Key Investors Issues

- EPS were 66 cents a share compared to $1.53 a share last year.
- Net income fell to $72.9 million from $188.6 million a year ago.
- Revenue climbed to $621.8 million, up 4% from $598.7 million the previous year.

Third Quarter Highlights

Contrary to expectations at the end of the second quarter, the US underground coal market continued to be soft.

The company did not expect to see any increases in OE orders until calendar 2008. It had predicted that aftermarket would benefit from marginal increases in production.

This prediction was based on several factors, including a 4% year-over-year increase in electricity demand at that time, coal stockpiles that had started to decline and prices that appear to be firming, especially in Central App. However, what the company experienced was a slowing in the year-over-year growth in electricity demand, due to mild weather, an increased use of natural gas for generation, and rather than continued decline in coal inventories and firmer prices, increasing stockpiles and weaker prices. These factors resulted in a continuing decline in production as customers continued to trim their production schedules and focus on reducing their cash costs, but it did result in lower than planned aftermarket sales in underground segment.

In addition to a weaker US market, flooding in the United Kingdom and a national labor work stoppage in South Africa unfavorably impacted Joy Mining Machinery underground shipments in the short run by putting behind schedule. All of these factors resulted in a decline of 1% in underground sales and 9% if adjusted for the addition of Stamler in late 2006.

Operating margins in the underground segment declined by 300 basis points at 18.3% of sales versus 21.3% in the prior year quarter.

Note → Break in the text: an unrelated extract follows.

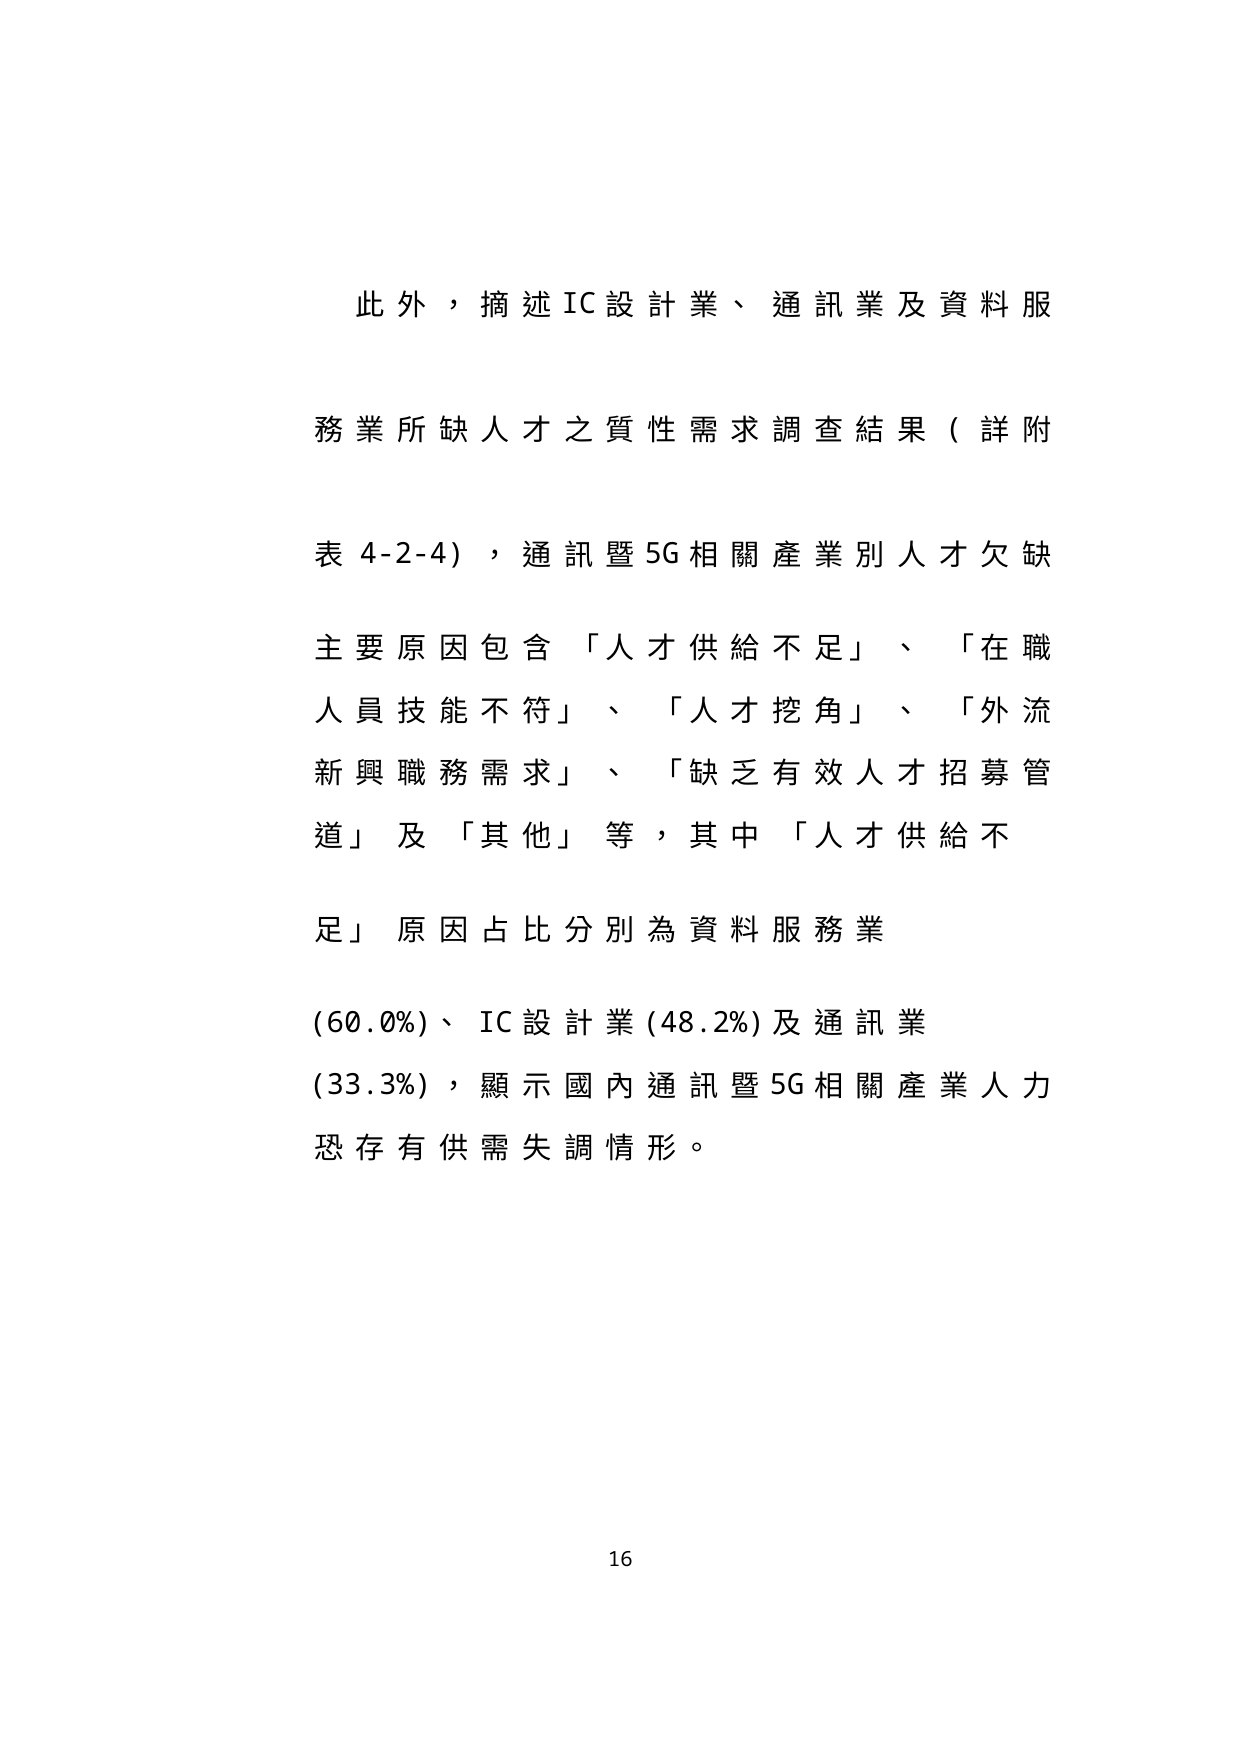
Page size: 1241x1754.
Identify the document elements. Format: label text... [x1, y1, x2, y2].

text 此外，摘述IC設計業、通訊業及資料服務業所缺人才之質性需求調查結果(詳附表4-2-4)，通訊暨5G相關產業別人才欠缺主要原因包含「人才供給不足」、「在職人員技能不符」、「人才挖角」、「外流新興職務需求」、「缺乏有效人才招募管道」及「其他」等，其中「人才供給不足」原因占比分別為資料服務業(60.0%)、IC設計業(48.2%)及通訊業(33.3%)，顯示國內通訊暨5G相關產業人力恐存有供需失調情形。 [271, 229, 1058, 1167]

The decline reflects in part an increase in period costs due to the loss of fixed overhead absorption resulting from the operational issues. The company is moving to reduce costs in the United States and the United Kingdom underground businesses to conform to the weaker US market and the movement of production to new factory in China. These and other cost reduction efforts resulted in a charge of $3.3 million for related severance costs. Also comparing with the previous year, there were $2.6 million of additional costs associated with the Stamler acquisition.

The company continues to invest in the required sales and service infrastructure to support expected future sales in China. Incurring these costs in advance of the sales has the effect of reducing current margins but is a necessary component for success in this strategic market in the future.

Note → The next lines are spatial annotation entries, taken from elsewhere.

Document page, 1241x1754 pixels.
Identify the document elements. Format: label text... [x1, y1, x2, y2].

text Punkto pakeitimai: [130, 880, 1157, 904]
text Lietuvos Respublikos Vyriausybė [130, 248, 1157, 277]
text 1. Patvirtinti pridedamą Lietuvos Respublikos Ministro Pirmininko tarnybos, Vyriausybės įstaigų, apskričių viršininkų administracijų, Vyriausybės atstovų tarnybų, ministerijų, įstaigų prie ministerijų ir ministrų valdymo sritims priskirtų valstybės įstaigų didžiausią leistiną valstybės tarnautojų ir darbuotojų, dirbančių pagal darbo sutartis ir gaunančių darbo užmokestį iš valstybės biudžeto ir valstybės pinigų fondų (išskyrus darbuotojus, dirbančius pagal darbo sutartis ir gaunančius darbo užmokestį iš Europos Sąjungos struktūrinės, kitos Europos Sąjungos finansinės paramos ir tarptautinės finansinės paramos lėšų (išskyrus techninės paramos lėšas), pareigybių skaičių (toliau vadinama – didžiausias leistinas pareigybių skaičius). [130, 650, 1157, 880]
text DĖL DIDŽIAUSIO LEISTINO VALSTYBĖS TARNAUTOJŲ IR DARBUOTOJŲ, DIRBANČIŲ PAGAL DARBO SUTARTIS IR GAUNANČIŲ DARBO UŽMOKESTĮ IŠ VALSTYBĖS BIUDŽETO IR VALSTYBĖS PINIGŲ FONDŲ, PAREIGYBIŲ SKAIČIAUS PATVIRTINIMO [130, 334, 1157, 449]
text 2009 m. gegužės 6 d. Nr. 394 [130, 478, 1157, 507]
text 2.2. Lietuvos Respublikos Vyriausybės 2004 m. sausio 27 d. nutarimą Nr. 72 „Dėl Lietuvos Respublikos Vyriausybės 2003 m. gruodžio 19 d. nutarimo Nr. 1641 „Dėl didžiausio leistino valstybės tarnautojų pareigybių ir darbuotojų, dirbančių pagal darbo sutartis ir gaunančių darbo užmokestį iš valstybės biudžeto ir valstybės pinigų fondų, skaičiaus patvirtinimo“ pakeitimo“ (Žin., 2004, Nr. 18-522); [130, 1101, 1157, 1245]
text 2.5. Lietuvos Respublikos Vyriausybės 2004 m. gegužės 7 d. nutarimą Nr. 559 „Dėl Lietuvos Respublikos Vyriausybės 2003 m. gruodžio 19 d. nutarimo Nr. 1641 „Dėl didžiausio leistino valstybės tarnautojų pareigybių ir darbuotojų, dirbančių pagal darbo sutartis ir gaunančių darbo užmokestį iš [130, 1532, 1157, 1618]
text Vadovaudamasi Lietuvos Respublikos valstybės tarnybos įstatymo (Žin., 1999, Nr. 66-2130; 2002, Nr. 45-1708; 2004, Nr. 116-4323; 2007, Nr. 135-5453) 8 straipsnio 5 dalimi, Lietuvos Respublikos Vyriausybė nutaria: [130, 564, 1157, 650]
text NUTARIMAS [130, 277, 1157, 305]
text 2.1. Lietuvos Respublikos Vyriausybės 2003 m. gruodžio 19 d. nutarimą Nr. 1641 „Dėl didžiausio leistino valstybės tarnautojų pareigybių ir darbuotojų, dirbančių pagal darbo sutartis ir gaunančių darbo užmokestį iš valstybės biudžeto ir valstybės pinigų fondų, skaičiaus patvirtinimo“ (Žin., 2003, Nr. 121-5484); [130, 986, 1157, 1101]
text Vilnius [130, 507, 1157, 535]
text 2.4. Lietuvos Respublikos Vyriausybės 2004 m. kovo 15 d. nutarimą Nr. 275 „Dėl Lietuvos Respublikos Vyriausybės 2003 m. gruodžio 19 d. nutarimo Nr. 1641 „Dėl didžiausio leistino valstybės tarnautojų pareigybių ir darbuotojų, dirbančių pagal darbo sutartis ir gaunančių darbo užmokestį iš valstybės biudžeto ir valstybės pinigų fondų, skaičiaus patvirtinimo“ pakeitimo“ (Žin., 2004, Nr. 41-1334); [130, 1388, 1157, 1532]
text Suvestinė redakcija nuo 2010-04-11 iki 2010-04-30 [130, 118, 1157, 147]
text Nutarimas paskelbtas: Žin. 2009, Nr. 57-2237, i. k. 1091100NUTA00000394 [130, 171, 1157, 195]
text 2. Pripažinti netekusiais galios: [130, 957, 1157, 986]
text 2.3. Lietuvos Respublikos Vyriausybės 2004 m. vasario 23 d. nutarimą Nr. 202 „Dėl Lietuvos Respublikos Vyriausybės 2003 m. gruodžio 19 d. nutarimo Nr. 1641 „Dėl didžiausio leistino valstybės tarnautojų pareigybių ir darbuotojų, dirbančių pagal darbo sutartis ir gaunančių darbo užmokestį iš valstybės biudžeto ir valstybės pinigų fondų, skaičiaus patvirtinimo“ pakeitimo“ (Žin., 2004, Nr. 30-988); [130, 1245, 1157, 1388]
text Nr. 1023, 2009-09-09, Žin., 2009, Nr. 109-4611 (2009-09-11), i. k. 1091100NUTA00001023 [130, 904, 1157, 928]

The issues faced in surface segment were different. Sales at P&H were up over the prior year quarter by over 11% but they were still below internal expectations. Although the company has invested increased capacity for electric mining shovels and aftermarket components over the last couple of years, the increase has not grown fast enough to satisfy demand. This has placed a lot of pressure on own operations and the supply chain.

Revenue for long lead time electric mining shovels is recognized on a percentage of completion method.

If a shovel does not meet certain manufacturing benchmarks, revenue is not recognized. Thus a delay in the schedule even if the machine ultimately meets all contractual dates, will cause a shift in the quarters where revenue recognition occurs. To address capacity constraints at P&H, continuing strategy is to invest in key components that have high intellectual property content and to outsource non-proprietary components such as large fabrications. In the former category, the company completed an investment of approximately $20 million in Milwaukee this year and announced an investment of $50 million in a second plant in Tianjin, China on the current Joy campus which will be dedicated to P&H proprietary components. The company expects to break ground on this new facility this fall and begin production in the spring of 2008 with full production targeted for 2009.

The new fabrication supplier in China is another example of this effort. The company is expanding capacity and shovel components in this region not just because of lower cost but also because this is the region where these products are ultimately destined. In addition to these moves, the P&H team continues to focus on improving operational efficiencies and manufacturing cycle time.

Despite the operational issues experienced at P&H, their operating margins in this segment increased by 240 basis points to 19.5% from 17.1% in the prior year quarter. Although sales were less than production plans, the higher levels of activity year over year did result in increased absorption of fixed overhead. In addition, sales growth exceeded the growth in SG&A expense resulting in a lower percent of sales compared to the prior period.

While sales in both segments were below expectations, P&H quarterly sales still increased year over year while Joy Mining sales declined.

Bookings in the underground segment increased 18% over the prior year quarter while the surface segment declined 13%. Orders in the underground segment increased for both original equipment and aftermarket with OE bookings driven primarily by orders for powered roof support systems in the United States and Russia. Underground aftermarket orders were strong in China and also reflected the addition of Stamler. The orders for long lead time powered roof support systems from US customers reflects their continued positive outlook for this market despite the short-term weakness.

The overall reduction in order bookings in the surface segment continues to reflect the lumpiness of original equipment orders rather than any reduction in prospects. The requirements for recognizing an order booking include a signed agreement with all terms and conditions finalized or a down payment along with commitment letters. While the company has many orders in various stages of the booking process, it is not until it passes these requirements that it will officially recognize it, thus the lumpiness factor.